According to legend, Erice, son of Venus and Neptune, founded a small town on top of a mountain (750 meters above sea level) more than three hundred thousand years ago. The great Thucydides (~500 B.C.) — the founder of modern history (that is, of the recording of events in a methodic and chronological sequence as they really happened without reference to mythical causes) — writing about events connected with the conquest of Troy (1183 B.C.), says: “After the fall of Troy some Trojans on their escape from the Achaei arrived in Sicily on boats and as they settled near the border with the Sicanians all together they were named Elymi: their towns were Segesta and Erice.”

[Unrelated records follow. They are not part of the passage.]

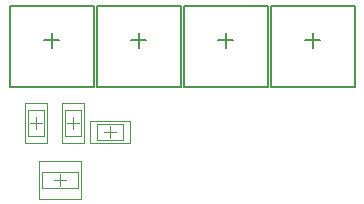
<source format=gbp>
G04*
G04 #@! TF.GenerationSoftware,Altium Limited,Altium Designer,18.1.9 (240)*
G04*
G04 Layer_Color=128*
%FSLAX43Y43*%
%MOMM*%
G71*
G01*
G75*
%ADD11C,0.200*%
%ADD18C,0.100*%
%ADD19C,0.050*%
D11*
X100828Y142264D02*
Y149122D01*
X107940D01*
Y142264D02*
Y149122D01*
X100828Y142264D02*
X107940D01*
X103749Y146201D02*
X105019D01*
X104384Y145566D02*
Y146836D01*
X93462Y142264D02*
Y149122D01*
X100574D01*
Y142264D02*
Y149122D01*
X93462Y142264D02*
X100574D01*
X96383Y146201D02*
X97653D01*
X97018Y145566D02*
Y146836D01*
X86116Y142264D02*
Y149122D01*
X93228D01*
Y142264D02*
Y149122D01*
X86116Y142264D02*
X93228D01*
X89037Y146201D02*
X90307D01*
X89672Y145566D02*
Y146836D01*
X78750Y142264D02*
Y149122D01*
X85862D01*
Y142264D02*
Y149122D01*
X78750Y142264D02*
X85862D01*
X81671Y146201D02*
X82941D01*
X82306Y145566D02*
Y146836D01*
D18*
X81492Y135070D02*
X84492D01*
X81492Y133670D02*
X84492D01*
Y135070D01*
X81492Y133670D02*
Y135070D01*
X80269Y140292D02*
X81619D01*
X80269Y138092D02*
X81619D01*
Y140292D01*
X80269Y138092D02*
Y140292D01*
X83399Y140292D02*
X84749D01*
X83399Y138092D02*
X84749D01*
Y140292D01*
X83399Y138092D02*
Y140292D01*
X86149Y137755D02*
Y139105D01*
X88349Y137755D02*
Y139105D01*
X86149D02*
X88349D01*
X86149Y137755D02*
X88349D01*
X82992Y133870D02*
Y134870D01*
X82492Y134370D02*
X83492D01*
X80944Y138692D02*
Y139692D01*
X80444Y139192D02*
X81444D01*
X84074Y138692D02*
Y139692D01*
X83574Y139192D02*
X84574D01*
X86749Y138430D02*
X87749D01*
X87249Y137930D02*
Y138930D01*
D19*
X81242Y135970D02*
X84742D01*
X81242Y132770D02*
X84742D01*
Y135970D01*
X81242Y132770D02*
Y135970D01*
X79994Y140892D02*
X81894D01*
X79994Y137492D02*
X81894D01*
Y140892D01*
X79994Y137492D02*
Y140892D01*
X83124Y140892D02*
X85024D01*
X83124Y137492D02*
X85024D01*
Y140892D01*
X83124Y137492D02*
Y140892D01*
X85549Y137480D02*
Y139380D01*
X88949Y137480D02*
Y139380D01*
X85549D02*
X88949D01*
X85549Y137480D02*
X88949D01*
M02*

</source>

This inspired Virgil to describe the arrival of the Trojan royal family in Erice, and the burial of Anchise by his son Enea on the coast below Erice. Homer (~1000 B.C.), Theocritus (~300 B.C.), Polybius (200 B.C.), Virgil (~50 B.C.), Horace (~20 B.C.), and others have celebrated this magnificent spot in Sicily in their poems. For seven centuries (XIII-XIX) the town of Erice was under the leadership of a local oligarchy, whose wisdom assured a long period of cultural development and economic prosperity which in turn gave rise to the many churches, monasteries and private palaces which you see today.
In Erice you can admire the Castle of Venus, the Cyclopean Walls (~800 B.C.) and the Gothic Cathedral (~1300 A.D.). Erice at present is a mixture of ancient and medieval architecture. Other masterpieces of ancient civilization are to be found in the neighborhood: at Motya (Phoenician), Segesta (Elymian), and Selinunte (Greek). On the Aegadian Islands, the theatre of the decisive naval battle of the first Punic War (264-241 B.C.), suggestive neolithic and Paleolithic vestiges are still visible: the grottoes of Favignana, the carvings and murals of Levanzo.
Splendid beaches are to be found at San Vito Lo Capo, Scopello, and Cormino, and a wild and rocky coast around Monte Cofano: all at less than one hour’s drive from Erice. A slightly longer drive takes you to Palermo, where you can admire the splendid architecture of the Norman and Swabian emperors.